US Group to Boost ASEAN Disaster Relief Capabilities
Credit: Wikimedia Commons

Last Thursday, a U.S.-based nonprofit inked an agreement with ASEAN to help boost its disaster relief capabilities.

As one of the world’s most disaster-prone subregions, Southeast Asia has been working on setting up new institutions to strengthen regional capabilities to respond to natural disasters. Following the ratification of the ASEAN Agreement on Disaster Management and Emergency Response (AADMER) in 2009, Southeast Asian states set up an ASEAN Coordinating Center for Humanitarian Assistance on Disaster Management (the AHA Center) in 2011 in Jakarta to facilitate regional and international collaboration, with the Emergency Rapid Assessment Team (ERAT) brought to bear to provide dozens of rapidly deployable experts as well.

But ASEAN states continue to look for additional opportunities to boost disaster relief capabilities. At the 28th ASEAN Summit held in Vientiane in September, ASEAN leaders signed an ASEAN Declaration on One ASEAN, One Response to achieve a faster and collective response to disasters, which ASEAN Secretary-General Le Luong Minh called “a major step” for the development of the ASEAN Community. Other countries and organizations, including the United States, have helped the organization with this undertaking as well.

Last week saw another useful, if under noticed step in this direction. Direct Relief, a humanitarian aid organization active in all 50 U.S. states and 70 countries worldwide, inked a memorandum of intent with the AHA Center to provide prepositioned emergency medical supplies for ASEAN’s collective response to regional disasters.

The agreement would see the group preposition emergency supplies in ASEAN’s three regional logistics hubs: Malaysia, the Philippines, and Thailand, beginning with the Malaysian hub in Subang in 2017. Prepositioning relief supplies is important because it speeds up the disbursement of aid to victims during emergencies, where delays and bottlenecks are all too common.

According to Direct Relief, the supplies themselves will include Direct Relief’s Emergency Health Kits – each being a pre-packed module containing essential medications and supplies recommended by the World Health Organization to care for 1,000 patients for up to a month – as well as Emergency Medical Packs, the approved standard for California’s Medical Reserve Corps now used routinely in global emergencies.

For Direct Relief, this is another one of the various efforts the group is undertaking to foster better humanitarian assistance in the United States and around the world. For ASEAN, this is one of several steps to building momentum for One ASEAN One Response.

“2016 is the year when the AHA Center began to realize the spirit of One ASEAN One Response,” Said Faisal, executive director of the AHA Center, said according to a release by Direct Relief.

“This year we have partnered with various stakeholders from the academy, think-tank, private sector, and civil society organizations.
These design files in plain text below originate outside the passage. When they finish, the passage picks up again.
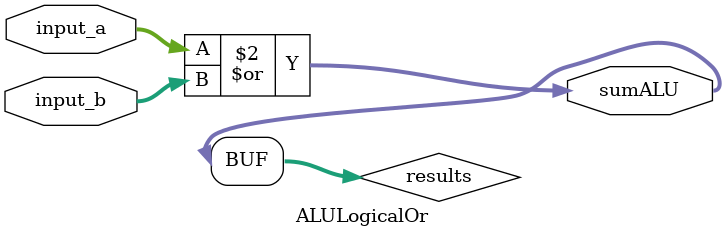
<source format=v>
module ALULogicalOr (
	input [31:0] input_a, input_b,
	output [31:0] sumALU,
	);
	
	reg [31:0] results;
	assign sumALU = results;
	
	
	always @(*)
	begin
		//  Logical or
           results = input_a | input_b;
          
	end
	
endmodule
		
		
	
</source>
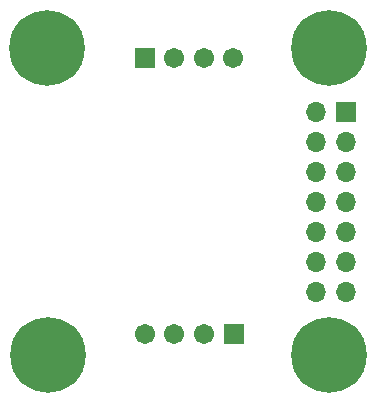
<source format=gbr>
%TF.GenerationSoftware,KiCad,Pcbnew,7.0.9*%
%TF.CreationDate,2024-01-29T17:54:31+11:00*%
%TF.ProjectId,BMI088_IMU_PCB,424d4930-3838-45f4-994d-555f5043422e,rev?*%
%TF.SameCoordinates,Original*%
%TF.FileFunction,Soldermask,Bot*%
%TF.FilePolarity,Negative*%
%FSLAX46Y46*%
G04 Gerber Fmt 4.6, Leading zero omitted, Abs format (unit mm)*
G04 Created by KiCad (PCBNEW 7.0.9) date 2024-01-29 17:54:31*
%MOMM*%
%LPD*%
G01*
G04 APERTURE LIST*
G04 Aperture macros list*
%AMRoundRect*
0 Rectangle with rounded corners*
0 $1 Rounding radius*
0 $2 $3 $4 $5 $6 $7 $8 $9 X,Y pos of 4 corners*
0 Add a 4 corners polygon primitive as box body*
4,1,4,$2,$3,$4,$5,$6,$7,$8,$9,$2,$3,0*
0 Add four circle primitives for the rounded corners*
1,1,$1+$1,$2,$3*
1,1,$1+$1,$4,$5*
1,1,$1+$1,$6,$7*
1,1,$1+$1,$8,$9*
0 Add four rect primitives between the rounded corners*
20,1,$1+$1,$2,$3,$4,$5,0*
20,1,$1+$1,$4,$5,$6,$7,0*
20,1,$1+$1,$6,$7,$8,$9,0*
20,1,$1+$1,$8,$9,$2,$3,0*%
G04 Aperture macros list end*
%ADD10RoundRect,0.102000X0.754000X0.754000X-0.754000X0.754000X-0.754000X-0.754000X0.754000X-0.754000X0*%
%ADD11C,1.712000*%
%ADD12C,6.400000*%
%ADD13RoundRect,0.102000X-0.754000X-0.754000X0.754000X-0.754000X0.754000X0.754000X-0.754000X0.754000X0*%
%ADD14R,1.700000X1.700000*%
%ADD15O,1.700000X1.700000*%
G04 APERTURE END LIST*
D10*
%TO.C,P1*%
X71690000Y-67240000D03*
D11*
X69190000Y-67240000D03*
X66690000Y-67240000D03*
X64190000Y-67240000D03*
%TD*%
D12*
%TO.C,TH4*%
X79756000Y-69000000D03*
%TD*%
%TO.C,TH1*%
X55874000Y-43000000D03*
%TD*%
%TO.C,TH3*%
X56000000Y-69000000D03*
%TD*%
D13*
%TO.C,P2*%
X64160000Y-43900000D03*
D11*
X66660000Y-43900000D03*
X69160000Y-43900000D03*
X71660000Y-43900000D03*
%TD*%
D14*
%TO.C,J1*%
X81250000Y-48450000D03*
D15*
X78710000Y-48450000D03*
X81250000Y-50990000D03*
X78710000Y-50990000D03*
X81250000Y-53530000D03*
X78710000Y-53530000D03*
X81250000Y-56070000D03*
X78710000Y-56070000D03*
X81250000Y-58610000D03*
X78710000Y-58610000D03*
X81250000Y-61150000D03*
X78710000Y-61150000D03*
X81250000Y-63690000D03*
X78710000Y-63690000D03*
%TD*%
D12*
%TO.C,TH2*%
X79750000Y-43000000D03*
%TD*%
M02*

</source>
The signing of this Memorandum of Intent with Direct Relief is one of the embodiments of this spirit, and we look forward to this new partnership,” he added.
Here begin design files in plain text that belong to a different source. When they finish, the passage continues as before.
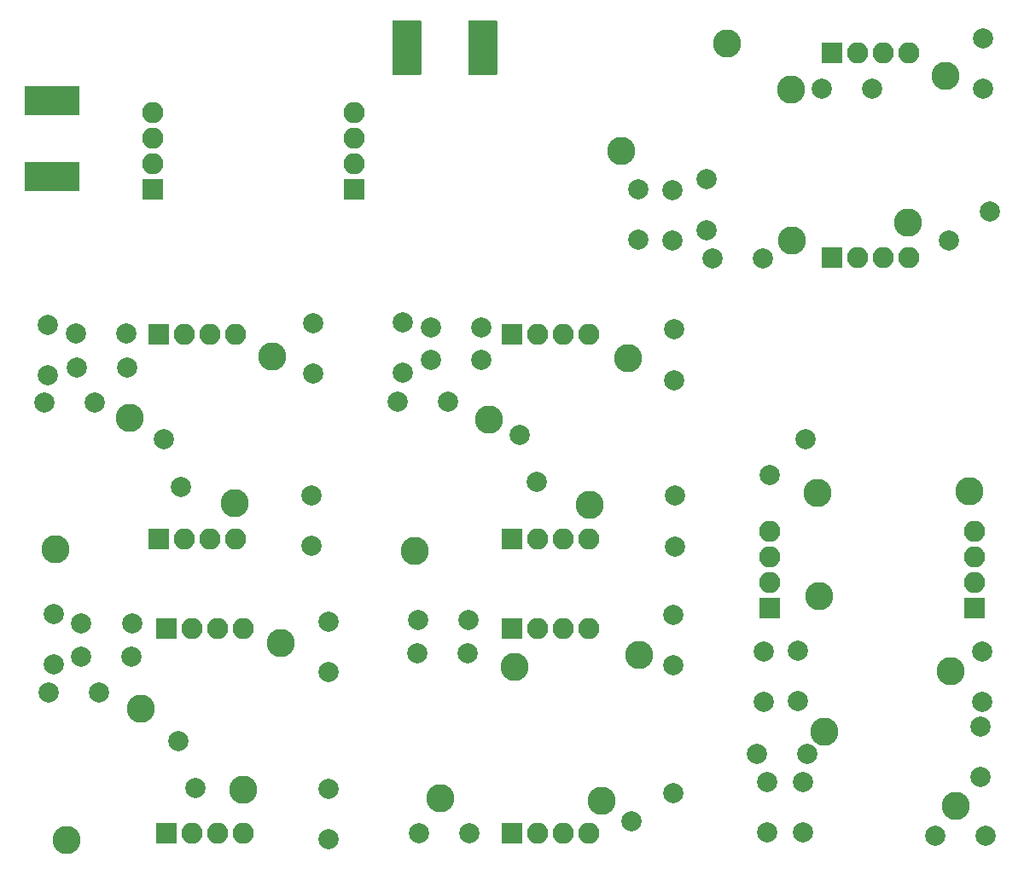
<source format=gbr>
%TF.GenerationSoftware,KiCad,Pcbnew,(6.0.11)*%
%TF.CreationDate,2023-03-05T01:45:00-06:00*%
%TF.ProjectId,BandPassFilter,42616e64-5061-4737-9346-696c7465722e,rev?*%
%TF.SameCoordinates,Original*%
%TF.FileFunction,Soldermask,Bot*%
%TF.FilePolarity,Negative*%
%FSLAX46Y46*%
G04 Gerber Fmt 4.6, Leading zero omitted, Abs format (unit mm)*
G04 Created by KiCad (PCBNEW (6.0.11)) date 2023-03-05 01:45:00*
%MOMM*%
%LPD*%
G01*
G04 APERTURE LIST*
G04 Aperture macros list*
%AMRoundRect*
0 Rectangle with rounded corners*
0 $1 Rounding radius*
0 $2 $3 $4 $5 $6 $7 $8 $9 X,Y pos of 4 corners*
0 Add a 4 corners polygon primitive as box body*
4,1,4,$2,$3,$4,$5,$6,$7,$8,$9,$2,$3,0*
0 Add four circle primitives for the rounded corners*
1,1,$1+$1,$2,$3*
1,1,$1+$1,$4,$5*
1,1,$1+$1,$6,$7*
1,1,$1+$1,$8,$9*
0 Add four rect primitives between the rounded corners*
20,1,$1+$1,$2,$3,$4,$5,0*
20,1,$1+$1,$4,$5,$6,$7,0*
20,1,$1+$1,$6,$7,$8,$9,0*
20,1,$1+$1,$8,$9,$2,$3,0*%
G04 Aperture macros list end*
%ADD10C,2.000000*%
%ADD11C,2.800000*%
%ADD12RoundRect,0.200000X-2.540000X1.250000X-2.540000X-1.250000X2.540000X-1.250000X2.540000X1.250000X0*%
%ADD13RoundRect,0.200000X1.250000X2.540000X-1.250000X2.540000X-1.250000X-2.540000X1.250000X-2.540000X0*%
%ADD14RoundRect,0.200000X0.850000X-0.850000X0.850000X0.850000X-0.850000X0.850000X-0.850000X-0.850000X0*%
%ADD15O,2.100000X2.100000*%
%ADD16RoundRect,0.200000X0.850000X0.850000X-0.850000X0.850000X-0.850000X-0.850000X0.850000X-0.850000X0*%
G04 APERTURE END LIST*
D10*
%TO.C,C6*%
X147701000Y-107442000D03*
X147701000Y-112442000D03*
%TD*%
%TO.C,C4*%
X121580000Y-90450000D03*
X121580000Y-95450000D03*
%TD*%
%TO.C,C1*%
X147940000Y-90330000D03*
X147940000Y-95330000D03*
%TD*%
%TO.C,C2*%
X129400000Y-91360000D03*
X124400000Y-91360000D03*
%TD*%
%TO.C,C3*%
X129420000Y-94720000D03*
X124420000Y-94720000D03*
%TD*%
%TO.C,C5*%
X126200000Y-98180000D03*
X121200000Y-98180000D03*
%TD*%
%TO.C,C7*%
X133096000Y-101854000D03*
X134806101Y-106552463D03*
%TD*%
%TO.C,C8*%
X183760000Y-95950000D03*
X183760000Y-90950000D03*
%TD*%
%TO.C,C9*%
X164610000Y-90730000D03*
X159610000Y-90730000D03*
%TD*%
%TO.C,C10*%
X164630000Y-93950000D03*
X159630000Y-93950000D03*
%TD*%
%TO.C,C11*%
X156770000Y-90250000D03*
X156770000Y-95250000D03*
%TD*%
%TO.C,C12*%
X168370000Y-101390000D03*
X170080101Y-106088463D03*
%TD*%
%TO.C,C13*%
X161300000Y-98100000D03*
X156300000Y-98100000D03*
%TD*%
%TO.C,C14*%
X183850000Y-107460000D03*
X183850000Y-112460000D03*
%TD*%
%TO.C,C15*%
X149420000Y-119970000D03*
X149420000Y-124970000D03*
%TD*%
%TO.C,C16*%
X129920000Y-120090000D03*
X124920000Y-120090000D03*
%TD*%
%TO.C,C17*%
X129890000Y-123440000D03*
X124890000Y-123440000D03*
%TD*%
%TO.C,C18*%
X122140000Y-119190000D03*
X122140000Y-124190000D03*
%TD*%
%TO.C,C19*%
X134530000Y-131790000D03*
X136240101Y-136488463D03*
%TD*%
%TO.C,C20*%
X126650000Y-126960000D03*
X121650000Y-126960000D03*
%TD*%
%TO.C,C21*%
X149420000Y-136510000D03*
X149420000Y-141510000D03*
%TD*%
%TO.C,C22*%
X183680000Y-119300000D03*
X183680000Y-124300000D03*
%TD*%
%TO.C,C23*%
X183620000Y-136930000D03*
X179524240Y-139797882D03*
%TD*%
%TO.C,C24*%
X158310000Y-119750000D03*
X163310000Y-119750000D03*
%TD*%
%TO.C,C25*%
X163230000Y-123100000D03*
X158230000Y-123100000D03*
%TD*%
%TO.C,C26*%
X158380000Y-140930000D03*
X163380000Y-140930000D03*
%TD*%
%TO.C,C27*%
X214375000Y-62050000D03*
X214375000Y-67050000D03*
%TD*%
%TO.C,C28*%
X215075000Y-79200000D03*
X210979240Y-82067882D03*
%TD*%
%TO.C,C29*%
X203360000Y-67000000D03*
X198360000Y-67000000D03*
%TD*%
%TO.C,C30*%
X186930000Y-76050000D03*
X186930000Y-81050000D03*
%TD*%
%TO.C,C31*%
X192520000Y-83880000D03*
X187520000Y-83880000D03*
%TD*%
%TO.C,C32*%
X183580000Y-82140000D03*
X183580000Y-77140000D03*
%TD*%
%TO.C,C33*%
X180170000Y-77060000D03*
X180170000Y-82060000D03*
%TD*%
%TO.C,C34*%
X196726000Y-101856000D03*
X193190466Y-105391534D03*
%TD*%
%TO.C,C35*%
X192610000Y-122890000D03*
X192610000Y-127890000D03*
%TD*%
%TO.C,C36*%
X196000000Y-122810000D03*
X196000000Y-127810000D03*
%TD*%
%TO.C,C37*%
X191900000Y-133098000D03*
X196900000Y-133098000D03*
%TD*%
%TO.C,C38*%
X196472000Y-135892000D03*
X196472000Y-140892000D03*
%TD*%
%TO.C,C39*%
X192916000Y-135892000D03*
X192916000Y-140892000D03*
%TD*%
%TO.C,C40*%
X214610000Y-141220000D03*
X209610000Y-141220000D03*
%TD*%
%TO.C,C41*%
X214160000Y-135380000D03*
X214160000Y-130380000D03*
%TD*%
%TO.C,C42*%
X214270000Y-127910000D03*
X214270000Y-122910000D03*
%TD*%
D11*
%TO.C,L2*%
X143868600Y-93639452D03*
X140114472Y-108152326D03*
%TD*%
%TO.C,L3*%
X129720000Y-99739705D03*
X122337583Y-112786425D03*
%TD*%
%TO.C,L1*%
X179132600Y-93813452D03*
X175378472Y-108326326D03*
%TD*%
%TO.C,L4*%
X165360000Y-99849705D03*
X157977583Y-112896425D03*
%TD*%
%TO.C,L5*%
X144692600Y-122083452D03*
X140938472Y-136596326D03*
%TD*%
%TO.C,L6*%
X130820000Y-128579705D03*
X123437583Y-141626425D03*
%TD*%
%TO.C,L7*%
X180282600Y-123213452D03*
X176528472Y-137726326D03*
%TD*%
%TO.C,L8*%
X167880000Y-124409705D03*
X160497583Y-137456425D03*
%TD*%
%TO.C,L9*%
X210642600Y-65803452D03*
X206888472Y-80316326D03*
%TD*%
%TO.C,L10*%
X195310000Y-67140000D03*
X195440000Y-82130000D03*
%TD*%
%TO.C,L11*%
X178496051Y-73253949D03*
X189003658Y-62562494D03*
%TD*%
%TO.C,L12*%
X197990000Y-107125000D03*
X212980000Y-106995000D03*
%TD*%
%TO.C,L13*%
X198649705Y-130845000D03*
X211696425Y-138227417D03*
%TD*%
%TO.C,L14*%
X211125295Y-124830000D03*
X198078575Y-117447583D03*
%TD*%
D12*
%TO.C,J13*%
X122000000Y-68250000D03*
X122000000Y-75750000D03*
%TD*%
D13*
%TO.C,J16*%
X164750000Y-63000000D03*
X157250000Y-63000000D03*
%TD*%
D14*
%TO.C,J1*%
X132588000Y-111760000D03*
D15*
X135128000Y-111760000D03*
X137668000Y-111760000D03*
X140208000Y-111760000D03*
%TD*%
D14*
%TO.C,J2*%
X132588000Y-91440000D03*
D15*
X135128000Y-91440000D03*
X137668000Y-91440000D03*
X140208000Y-91440000D03*
%TD*%
D14*
%TO.C,J3*%
X167640000Y-91440000D03*
D15*
X170180000Y-91440000D03*
X172720000Y-91440000D03*
X175260000Y-91440000D03*
%TD*%
D14*
%TO.C,J4*%
X167640000Y-111760000D03*
D15*
X170180000Y-111760000D03*
X172720000Y-111760000D03*
X175260000Y-111760000D03*
%TD*%
D14*
%TO.C,J5*%
X133350000Y-120650000D03*
D15*
X135890000Y-120650000D03*
X138430000Y-120650000D03*
X140970000Y-120650000D03*
%TD*%
D14*
%TO.C,J6*%
X133350000Y-140970000D03*
D15*
X135890000Y-140970000D03*
X138430000Y-140970000D03*
X140970000Y-140970000D03*
%TD*%
D14*
%TO.C,J7*%
X167640000Y-120650000D03*
D15*
X170180000Y-120650000D03*
X172720000Y-120650000D03*
X175260000Y-120650000D03*
%TD*%
D14*
%TO.C,J8*%
X167640000Y-140970000D03*
D15*
X170180000Y-140970000D03*
X172720000Y-140970000D03*
X175260000Y-140970000D03*
%TD*%
D14*
%TO.C,J9*%
X199390000Y-63500000D03*
D15*
X201930000Y-63500000D03*
X204470000Y-63500000D03*
X207010000Y-63500000D03*
%TD*%
D14*
%TO.C,J10*%
X199390000Y-83820000D03*
D15*
X201930000Y-83820000D03*
X204470000Y-83820000D03*
X207010000Y-83820000D03*
%TD*%
D16*
%TO.C,J11*%
X193170000Y-118620000D03*
D15*
X193170000Y-116080000D03*
X193170000Y-113540000D03*
X193170000Y-111000000D03*
%TD*%
D16*
%TO.C,J12*%
X213490000Y-118620000D03*
D15*
X213490000Y-116080000D03*
X213490000Y-113540000D03*
X213490000Y-111000000D03*
%TD*%
D16*
%TO.C,J14*%
X132000000Y-77000000D03*
D15*
X132000000Y-74460000D03*
X132000000Y-71920000D03*
X132000000Y-69380000D03*
%TD*%
D16*
%TO.C,J15*%
X152000000Y-77000000D03*
D15*
X152000000Y-74460000D03*
X152000000Y-71920000D03*
X152000000Y-69380000D03*
%TD*%
M02*

</source>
Within the realm of humanitarian assistance and disaster relief, it is often either crises – be it Cyclone Nargis in Myanmar in 2008 or Typhoon Haiyan in 2013 – or government and defense-related exercises or initiatives like the new Singapore-based Changi Regional HADR Coordination Center (RHCC) that often get the most attention.
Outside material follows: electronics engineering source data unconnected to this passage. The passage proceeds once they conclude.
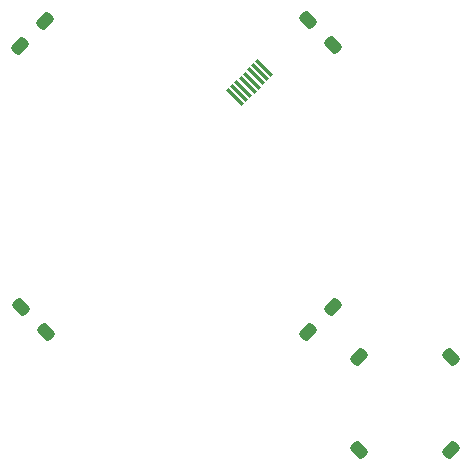
<source format=gbr>
%TF.GenerationSoftware,KiCad,Pcbnew,7.0.2-0*%
%TF.CreationDate,2023-08-13T19:41:18+08:00*%
%TF.ProjectId,Wheel,57686565-6c2e-46b6-9963-61645f706362,rev?*%
%TF.SameCoordinates,Original*%
%TF.FileFunction,Paste,Bot*%
%TF.FilePolarity,Positive*%
%FSLAX46Y46*%
G04 Gerber Fmt 4.6, Leading zero omitted, Abs format (unit mm)*
G04 Created by KiCad (PCBNEW 7.0.2-0) date 2023-08-13 19:41:18*
%MOMM*%
%LPD*%
G01*
G04 APERTURE LIST*
G04 Aperture macros list*
%AMRoundRect*
0 Rectangle with rounded corners*
0 $1 Rounding radius*
0 $2 $3 $4 $5 $6 $7 $8 $9 X,Y pos of 4 corners*
0 Add a 4 corners polygon primitive as box body*
4,1,4,$2,$3,$4,$5,$6,$7,$8,$9,$2,$3,0*
0 Add four circle primitives for the rounded corners*
1,1,$1+$1,$2,$3*
1,1,$1+$1,$4,$5*
1,1,$1+$1,$6,$7*
1,1,$1+$1,$8,$9*
0 Add four rect primitives between the rounded corners*
20,1,$1+$1,$2,$3,$4,$5,0*
20,1,$1+$1,$4,$5,$6,$7,0*
20,1,$1+$1,$6,$7,$8,$9,0*
20,1,$1+$1,$8,$9,$2,$3,0*%
%AMRotRect*
0 Rectangle, with rotation*
0 The origin of the aperture is its center*
0 $1 length*
0 $2 width*
0 $3 Rotation angle, in degrees counterclockwise*
0 Add horizontal line*
21,1,$1,$2,0,0,$3*%
G04 Aperture macros list end*
%ADD10RoundRect,0.250000X0.512652X0.159099X0.159099X0.512652X-0.512652X-0.159099X-0.159099X-0.512652X0*%
%ADD11RoundRect,0.250000X-0.159099X0.512652X-0.512652X0.159099X0.159099X-0.512652X0.512652X-0.159099X0*%
%ADD12RoundRect,0.250000X0.159099X-0.512652X0.512652X-0.159099X-0.159099X0.512652X-0.512652X0.159099X0*%
%ADD13RoundRect,0.250000X-0.512652X-0.159099X-0.159099X-0.512652X0.512652X0.159099X0.159099X0.512652X0*%
%ADD14RotRect,0.350000X1.800000X45.000000*%
G04 APERTURE END LIST*
D10*
%TO.C,REF\u002A\u002A*%
X188089609Y-87130710D03*
%TD*%
D11*
%TO.C,REF\u002A\u002A*%
X188160319Y-113505794D03*
%TD*%
D10*
%TO.C,REF\u002A\u002A*%
X214627326Y-115605900D03*
%TD*%
D12*
%TO.C,REF\u002A\u002A*%
X210363473Y-87059999D03*
%TD*%
%TO.C,REF\u002A\u002A*%
X222476212Y-115605900D03*
%TD*%
D13*
%TO.C,REF\u002A\u002A*%
X212484792Y-111384473D03*
%TD*%
D12*
%TO.C,REF\u002A\u002A*%
X212484793Y-89181319D03*
%TD*%
D13*
%TO.C,REF\u002A\u002A*%
X222476212Y-123454786D03*
%TD*%
%TO.C,REF\u002A\u002A*%
X210328116Y-113470438D03*
%TD*%
D11*
%TO.C,REF\u002A\u002A*%
X186074354Y-111349118D03*
%TD*%
D14*
%TO.C,J1*%
X204162146Y-93614880D03*
X204515699Y-93261326D03*
X204869253Y-92907773D03*
X205222806Y-92554219D03*
X205576359Y-92200666D03*
X205929913Y-91847113D03*
X206283466Y-91493559D03*
X206637020Y-91140006D03*
%TD*%
D11*
%TO.C,REF\u002A\u002A*%
X214627326Y-123454786D03*
%TD*%
D10*
%TO.C,REF\u002A\u002A*%
X185968288Y-89252030D03*
%TD*%
M02*

</source>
With respect to the United States role in prepositioning more specifically, much attention was devoted to U.S. Army announced plans to stockpile equipment in several Asia-Pacific countries including Vietnam and Cambodia for HADR purposes, and, less so, to efforts by the United States to provide ASEAN with advice as well as software and hardware to improve the capabilities of the AHA Center.

These developments and efforts are certainly important. But equal attention should be paid to efforts by non-governmental agencies, be it NGOs, healthcare companies, think tanks, or universities that also play a critical role in building the infrastructure required for them.

Last week’s agreement was an important reminder of this.